La especialista en medicina conductual del sueño, Lisa Medalie, le dijo a Healthline: "El estrés puede tener un impacto negativo en el sueño. es un desencadenante conocido para el insomnio o la dificultad para conciliar el sueño y permanecer dormido. El estrés activa el sistema nervioso autónomo, provocando la liberación de hormonas como la adrenalina y el cortisol. Esto luego hace que la frecuencia cardíaca y la presión arterial aumenten, poniendo el sistema en modo de lucha o huida. Con el cortisol bombeando a través del cuerpo, conciliar el sueño puede ser un gran desafío".
"Y cuando las personas pierden el sueño como resultado del estrés, es más probable que experimenten dificultades para modular los pensamientos y las emociones al día siguiente, lo que contribuye a aumentar el estrés. Es un ciclo al que probablemente se han acostumbrado demasiadas personas durante el último año", agregó.
Por otro lado, los cambios de estilo de vida pandémicos también son un factor importante para la falta de descanso de calidad.
Las personas también han tenido que lidiar con horarios inconsistentes, educación de los chicos, pérdida de trabajo, impactos financieros y tiempo de pantalla elevado, todo lo cual puede contribuir a la falta de sueño. Nuestras rutinas y hábitos se han visto alterados. Por ejemplo, uno de los mayores contribuyentes a esto es la falta de horarios de inicio diarios consistentes, lo que conduce a una estructura diurna disminuida y horarios de sueño inconsistentes.
La consistencia del horario es un elemento importante para una higiene adecuada del sueño. Pero especialmente para los padres que tienen hijos en casa durante el día, establecer la consistencia del sueño puede parecer imposible, ya que se encuentran tratando de ponerse al día con el trabajo hasta altas horas de la noche. Y cuando no hay un tiempo establecido para relajar o aquietar la mente, el cuerpo finalmente pierde la noción de cuándo debería estar dormido o despierto.
"La gente parece reportar más fatiga y 'agotamiento' con la pandemia”, confirmó Medalie. "Esto podría estar relacionado con el sueño insuficiente, el estrés elevado, los síntomas del estado de ánimo, la disminución del ejercicio y la disminución de la exposición a la luz con más tiempo en el interior", indicó.
“Las investigaciones muestran que el 58 por ciento de las personas tienen dificultades para dormir y ha habido un aumento del 20 por ciento en el uso de medicamentos para dormir”, dijo.
“La gente parece estar atascada con sus mentes corriendo sobre las finanzas, la educación en el hogar, los desafíos laborales, los miedos a la salud, la incertidumbre y la lucha para hacer la transición al sueño y volver a dormir”, explicó.
Cómo conseguir el descanso que necesita
1. Tómese un descanso del alcohol. La mayoría de la gente piensa que el alcohol te ayuda a dormir mejor.
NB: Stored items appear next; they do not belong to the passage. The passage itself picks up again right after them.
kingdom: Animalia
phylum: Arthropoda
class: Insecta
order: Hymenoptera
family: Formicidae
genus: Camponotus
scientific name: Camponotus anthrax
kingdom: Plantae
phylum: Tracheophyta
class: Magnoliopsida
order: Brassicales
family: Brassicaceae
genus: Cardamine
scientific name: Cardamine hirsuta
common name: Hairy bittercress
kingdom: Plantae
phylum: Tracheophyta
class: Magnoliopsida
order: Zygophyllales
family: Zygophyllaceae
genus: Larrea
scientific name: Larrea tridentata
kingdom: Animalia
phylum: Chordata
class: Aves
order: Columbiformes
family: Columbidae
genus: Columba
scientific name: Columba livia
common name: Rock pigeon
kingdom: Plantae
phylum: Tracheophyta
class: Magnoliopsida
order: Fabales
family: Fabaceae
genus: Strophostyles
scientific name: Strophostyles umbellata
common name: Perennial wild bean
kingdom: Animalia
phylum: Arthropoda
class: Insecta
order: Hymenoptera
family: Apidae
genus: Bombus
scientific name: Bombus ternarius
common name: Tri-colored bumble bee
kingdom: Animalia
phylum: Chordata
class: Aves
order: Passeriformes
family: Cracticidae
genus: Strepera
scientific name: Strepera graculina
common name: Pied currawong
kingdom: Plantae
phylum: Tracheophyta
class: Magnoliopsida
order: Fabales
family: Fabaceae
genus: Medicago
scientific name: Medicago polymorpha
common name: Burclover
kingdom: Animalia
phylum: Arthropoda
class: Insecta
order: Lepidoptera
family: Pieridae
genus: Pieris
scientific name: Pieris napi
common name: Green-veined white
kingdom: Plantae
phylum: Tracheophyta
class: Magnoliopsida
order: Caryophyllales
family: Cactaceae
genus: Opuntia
Puede ser un poco más fácil relajarse y tal vez conseguir que se duerma con facilidad durante la primera parte de la noche. Pero puede interrumpir la segunda mitad de su sueño, y también puede terminar orinando toda la noche.
2. Elimine la cafeína. Especialmente después de las 2 de la tarde, ya que esto puede dificultar conciliar el sueño.
3. Establezca límites en el uso de la electrónica. Apague todos los dispositivos 1 hora antes de acostarse.
4. Utilice un ritual relajante antes de dormir (p. Ej., Baño caliente, música suave y lectura)
5. Reserve la hora antes de acostarse como "hora para mí". Minimice las conversaciones con la familia o las llamadas durante esa hora.